[[ EXERCISE DATA, beginning ]]

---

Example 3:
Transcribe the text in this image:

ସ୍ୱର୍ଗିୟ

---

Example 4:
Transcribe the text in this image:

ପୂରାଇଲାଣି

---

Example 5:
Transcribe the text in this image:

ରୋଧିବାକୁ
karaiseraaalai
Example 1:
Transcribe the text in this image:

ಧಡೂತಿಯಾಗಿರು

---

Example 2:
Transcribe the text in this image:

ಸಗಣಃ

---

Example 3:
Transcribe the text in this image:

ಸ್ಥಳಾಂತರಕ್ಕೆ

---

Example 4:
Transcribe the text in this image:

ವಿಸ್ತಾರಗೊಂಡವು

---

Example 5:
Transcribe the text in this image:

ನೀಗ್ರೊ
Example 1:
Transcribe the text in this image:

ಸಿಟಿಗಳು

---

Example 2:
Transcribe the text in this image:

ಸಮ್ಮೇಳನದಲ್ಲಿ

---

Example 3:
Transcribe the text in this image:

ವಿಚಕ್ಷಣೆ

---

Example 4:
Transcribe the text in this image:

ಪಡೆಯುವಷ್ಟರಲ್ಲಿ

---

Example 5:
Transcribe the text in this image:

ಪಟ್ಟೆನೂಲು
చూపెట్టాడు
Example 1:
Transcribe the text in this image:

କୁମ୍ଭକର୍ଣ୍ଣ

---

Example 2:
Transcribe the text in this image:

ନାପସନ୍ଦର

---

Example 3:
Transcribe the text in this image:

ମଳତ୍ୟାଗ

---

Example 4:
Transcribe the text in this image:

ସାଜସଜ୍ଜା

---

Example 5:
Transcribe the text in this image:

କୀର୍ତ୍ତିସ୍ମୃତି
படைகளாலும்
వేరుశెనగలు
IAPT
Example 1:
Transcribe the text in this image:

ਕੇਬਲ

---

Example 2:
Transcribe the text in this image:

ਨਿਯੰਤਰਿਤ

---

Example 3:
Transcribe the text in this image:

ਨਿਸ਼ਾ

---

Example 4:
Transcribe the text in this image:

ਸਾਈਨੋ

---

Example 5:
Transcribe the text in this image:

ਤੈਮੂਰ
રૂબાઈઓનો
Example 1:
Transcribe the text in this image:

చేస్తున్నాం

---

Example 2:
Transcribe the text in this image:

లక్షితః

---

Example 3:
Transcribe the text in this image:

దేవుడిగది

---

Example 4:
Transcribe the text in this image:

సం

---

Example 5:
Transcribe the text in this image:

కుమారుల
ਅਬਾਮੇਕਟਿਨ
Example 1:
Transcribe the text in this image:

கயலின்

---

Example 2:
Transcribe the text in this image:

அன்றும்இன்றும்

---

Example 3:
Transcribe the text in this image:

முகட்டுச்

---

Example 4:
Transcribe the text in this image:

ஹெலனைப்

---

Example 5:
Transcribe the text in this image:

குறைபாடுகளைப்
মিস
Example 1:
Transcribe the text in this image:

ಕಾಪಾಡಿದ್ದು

[[ EXERCISE DATA, end ]]

• EXERCISE DETAILS: Exactly as given, please retype all the entries.

• REPLY:
---

Example 3:
Transcribe the text in this image:

ସ୍ୱର୍ଗିୟ

---

Example 4:
Transcribe the text in this image:

ପୂରାଇଲାଣି

---

Example 5:
Transcribe the text in this image:

ରୋଧିବାକୁ
karaiseraaalai
Example 1:
Transcribe the text in this image:

ಧಡೂತಿಯಾಗಿರು

---

Example 2:
Transcribe the text in this image:

ಸಗಣಃ

---

Example 3:
Transcribe the text in this image:

ಸ್ಥಳಾಂತರಕ್ಕೆ

---

Example 4:
Transcribe the text in this image:

ವಿಸ್ತಾರಗೊಂಡವು

---

Example 5:
Transcribe the text in this image:

ನೀಗ್ರೊ
Example 1:
Transcribe the text in this image:

ಸಿಟಿಗಳು

---

Example 2:
Transcribe the text in this image:

ಸಮ್ಮೇಳನದಲ್ಲಿ

---

Example 3:
Transcribe the text in this image:

ವಿಚಕ್ಷಣೆ

---

Example 4:
Transcribe the text in this image:

ಪಡೆಯುವಷ್ಟರಲ್ಲಿ

---

Example 5:
Transcribe the text in this image:

ಪಟ್ಟೆನೂಲು
చూపెట్టాడు
Example 1:
Transcribe the text in this image:

କୁମ୍ଭକର୍ଣ୍ଣ

---

Example 2:
Transcribe the text in this image:

ନାପସନ୍ଦର

---

Example 3:
Transcribe the text in this image:

ମଳତ୍ୟାଗ

---

Example 4:
Transcribe the text in this image:

ସାଜସଜ୍ଜା

---

Example 5:
Transcribe the text in this image:

କୀର୍ତ୍ତିସ୍ମୃତି
படைகளாலும்
వేరుశెనగలు
IAPT
Example 1:
Transcribe the text in this image:

ਕੇਬਲ

---

Example 2:
Transcribe the text in this image:

ਨਿਯੰਤਰਿਤ

---

Example 3:
Transcribe the text in this image:

ਨਿਸ਼ਾ

---

Example 4:
Transcribe the text in this image:

ਸਾਈਨੋ

---

Example 5:
Transcribe the text in this image:

ਤੈਮੂਰ
રૂબાઈઓનો
Example 1:
Transcribe the text in this image:

చేస్తున్నాం

---

Example 2:
Transcribe the text in this image:

లక్షితః

---

Example 3:
Transcribe the text in this image:

దేవుడిగది

---

Example 4:
Transcribe the text in this image:

సం

---

Example 5:
Transcribe the text in this image:

కుమారుల
ਅਬਾਮੇਕਟਿਨ
Example 1:
Transcribe the text in this image:

கயலின்

---

Example 2:
Transcribe the text in this image:

அன்றும்இன்றும்

---

Example 3:
Transcribe the text in this image:

முகட்டுச்

---

Example 4:
Transcribe the text in this image:

ஹெலனைப்

---

Example 5:
Transcribe the text in this image:

குறைபாடுகளைப்
মিস
Example 1:
Transcribe the text in this image:

ಕಾಪಾಡಿದ್ದು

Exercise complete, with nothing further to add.